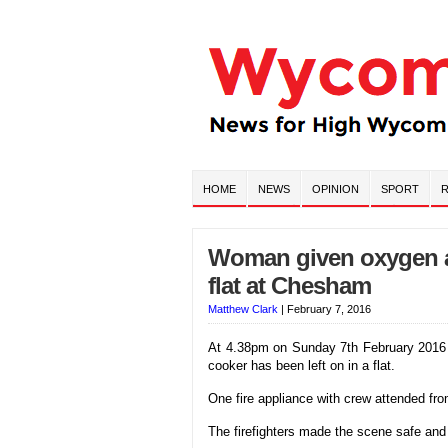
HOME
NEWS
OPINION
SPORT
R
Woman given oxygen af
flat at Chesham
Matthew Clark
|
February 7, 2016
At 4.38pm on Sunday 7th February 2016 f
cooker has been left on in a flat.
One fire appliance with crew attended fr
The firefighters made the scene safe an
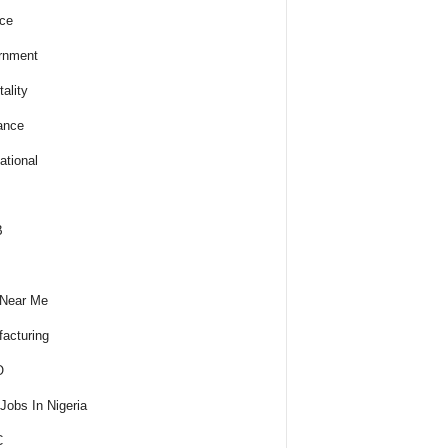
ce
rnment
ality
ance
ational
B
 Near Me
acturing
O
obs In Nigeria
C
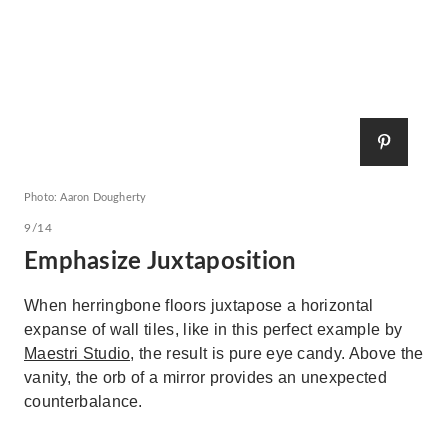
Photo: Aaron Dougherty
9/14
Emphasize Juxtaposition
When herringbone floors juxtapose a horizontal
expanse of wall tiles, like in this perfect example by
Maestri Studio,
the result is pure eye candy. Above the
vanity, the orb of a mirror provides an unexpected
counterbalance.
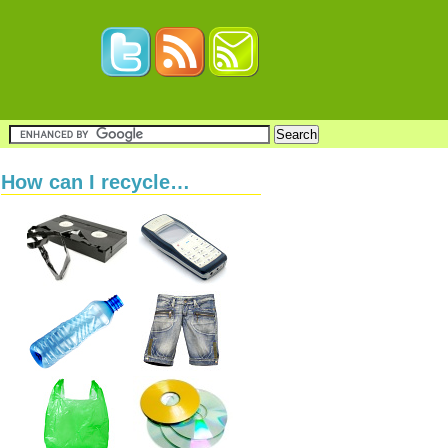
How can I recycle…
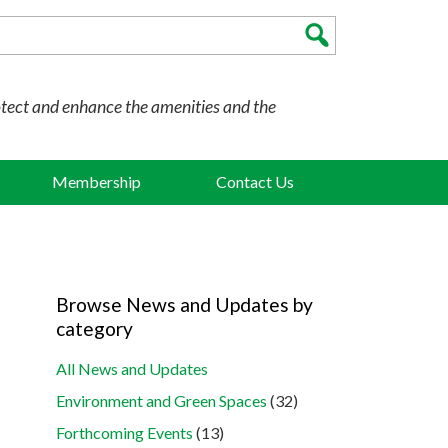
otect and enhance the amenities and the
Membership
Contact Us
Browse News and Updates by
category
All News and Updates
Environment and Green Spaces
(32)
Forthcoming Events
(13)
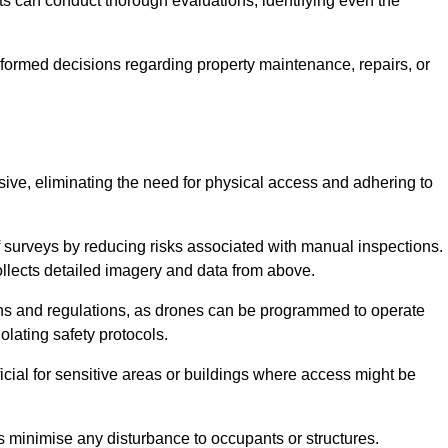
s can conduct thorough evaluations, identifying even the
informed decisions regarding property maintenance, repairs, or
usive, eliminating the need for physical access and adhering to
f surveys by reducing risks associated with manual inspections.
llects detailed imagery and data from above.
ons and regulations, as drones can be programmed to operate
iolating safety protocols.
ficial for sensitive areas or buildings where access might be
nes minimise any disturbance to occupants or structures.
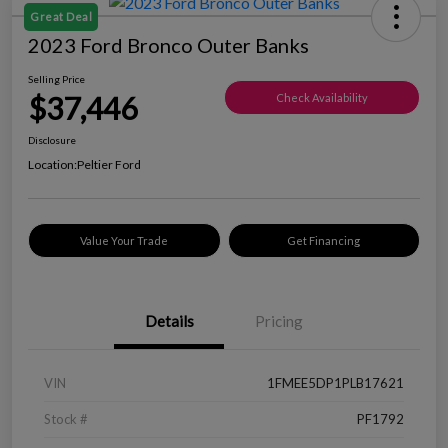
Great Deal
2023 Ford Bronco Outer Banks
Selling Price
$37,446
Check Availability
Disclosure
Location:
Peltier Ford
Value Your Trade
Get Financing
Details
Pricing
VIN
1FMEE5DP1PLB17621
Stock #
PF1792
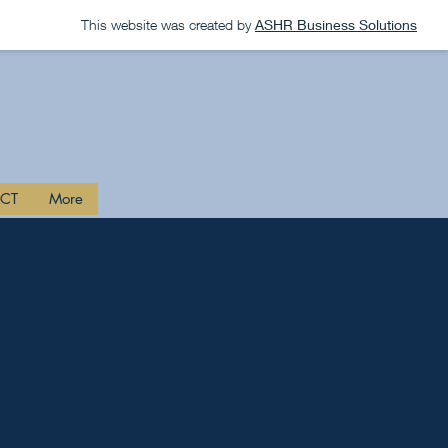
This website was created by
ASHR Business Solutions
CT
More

========================================================================

Task to complete: What lines above contain the string "February"? Copy all of them.

Finished exercise:
February 7, 2016
At 4.38pm on Sunday 7th February 2016 f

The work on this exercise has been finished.